Imperial College London showed about 69 per cent of those who tested positive reported no symptoms on the day of the test or the previous week, though they may have developed symptoms later.
The report provides an insight into who was infected with the virus between May 1 and June 1, comparing geography, age, sex, ethnicity, key worker status and symptoms.
Beyond the diminished rate of infection, the research found young adults aged 18 to 24 were more likely to test positive than other age groups.
‘Young adults appear to have maintained higher levels of social contact than other age groups during the lockdown period in England, while older age groups may have effectively shielded,’ the authors wrote in their pre-print paper.
This reinforced the need for this age group to adhere to social distancing measures to protect vulnerable friends and family, the press release from the Department of Health said.
Those who were over 65 years were the least likely to test positive. But the risks to them if they do are far greater, with a higher likelihood of severe illness and potentially death.
People of Asian ethnicity, predominantly South Asian in this study cohort, were almost twice as likely to test positive than those of white ethnicity.
The finding is in line with mounting evidence that Black, Asian and minority ethnic groups (BAME) are being hit hardest by Covid-19.
South Asians are 20 per cent more likely to die of after being admitted to hospital than white people, according to findings from University of Edinburgh last month.

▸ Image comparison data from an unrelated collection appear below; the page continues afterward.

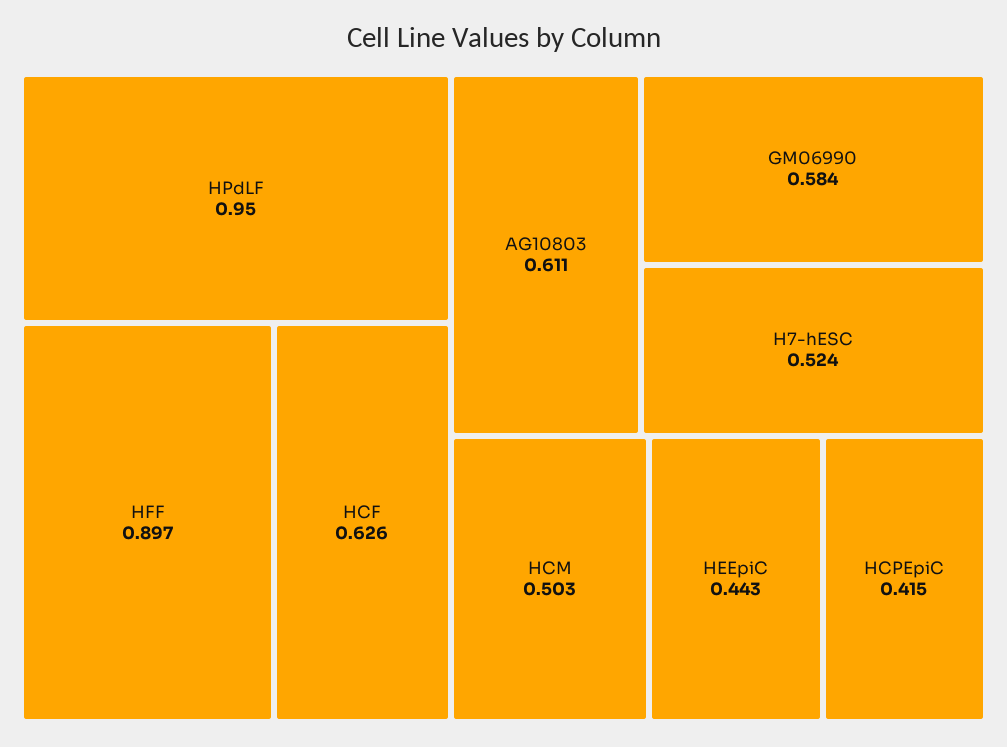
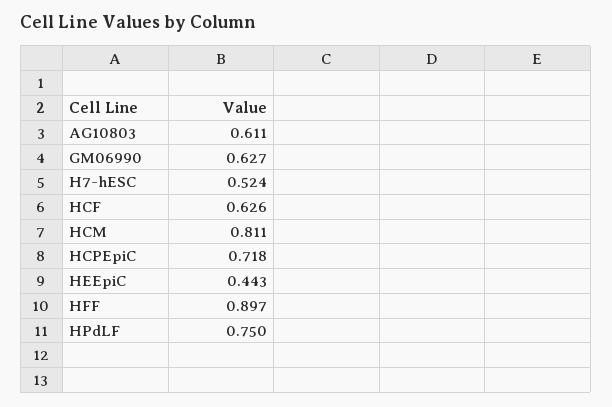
  {
-   "HPdLF": 0.95,
+   "HPdLF": 0.75,
    "HFF": 0.897,
    "HCF": 0.626,
    "AG10803": 0.611,
-   "GM06990": 0.584,
+   "GM06990": 0.627,
    "H7-hESC": 0.524,
-   "HCM": 0.503,
+   "HCM": 0.811,
    "HEEpiC": 0.443,
-   "HCPEpiC": 0.415
+   "HCPEpiC": 0.718
  }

The prevalence of infection across in England was highest among care home workers, 0.71 per cent, followed by health care workers 0.47 per cent.
Both types of roles involve high exposure to the coronavirus. And studies suggest healthcare workers from BAME backgrounds are twice as likely to catch coronavirus.

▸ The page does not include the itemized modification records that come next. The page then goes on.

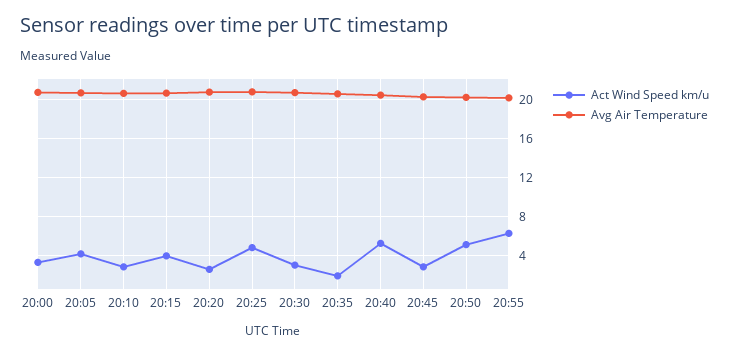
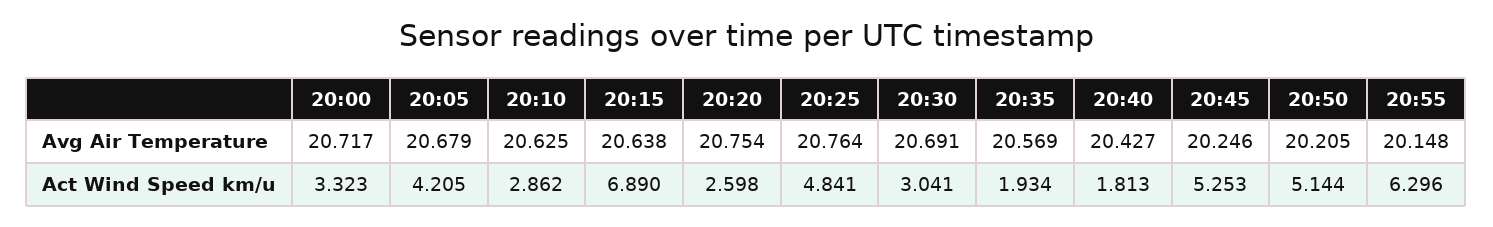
  {
    "Act Wind Speed km/u": {
      "20:00": 3.323,
      "20:05": 4.205,
      "20:10": 2.862,
-     "20:15": 4,
+     "20:15": 6.89,
      "20:20": 2.598,
      "20:25": 4.841,
      "20:30": 3.041,
      "20:35": 1.934,
-     "20:40": 5,
+     "20:40": 1.813,
-     "20:45": 3,
+     "20:45": 5.253,
      "20:50": 5.144,
      "20:55": 6.296
    },
    "Avg Air Temperature": {
      "20:00": 20.717,
      "20:05": 20.679,
      "20:10": 20.625,
      "20:15": 20.638,
      "20:20": 20.754,
      "20:25": 20.764,
      "20:30": 20.691,
      "20:35": 20.569,
      "20:40": 20.427,
      "20:45": 20.246,
      "20:50": 20.205,
      "20:55": 20.148
    }
  }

The report also showed anyone who had recent contact with a known Covid-19 case was 24 times more likely to test positive than those with no such contact.
It emphasises the importance of contact tracing — seeking anyone who has been in close proximity to a positive Covid-19 case — in keeping the spread of the virus under control.
The study will now undergo peer review before a final report is published, according to the Department of Health.
Plans are currently underway for a second large-scale study, which will use antibody tests to determine how much of the general public has been infected with Covid-19 in the past.
Professor Paul Elliott, FMedSci, director of the programme at Imperial College London, said: ‘Community testing is a vital step in ongoing efforts to mitigate the pandemic, but to be successful this must be based on robust scientific evidence and sound statistics. T
‘Through this surveillance programme with DHSC and Ipsos MORI we’re gathering the critical knowledge base necessary to underpin community testing and facilitate a greater understanding of the prevalence of Covid-19 in every corner of England.’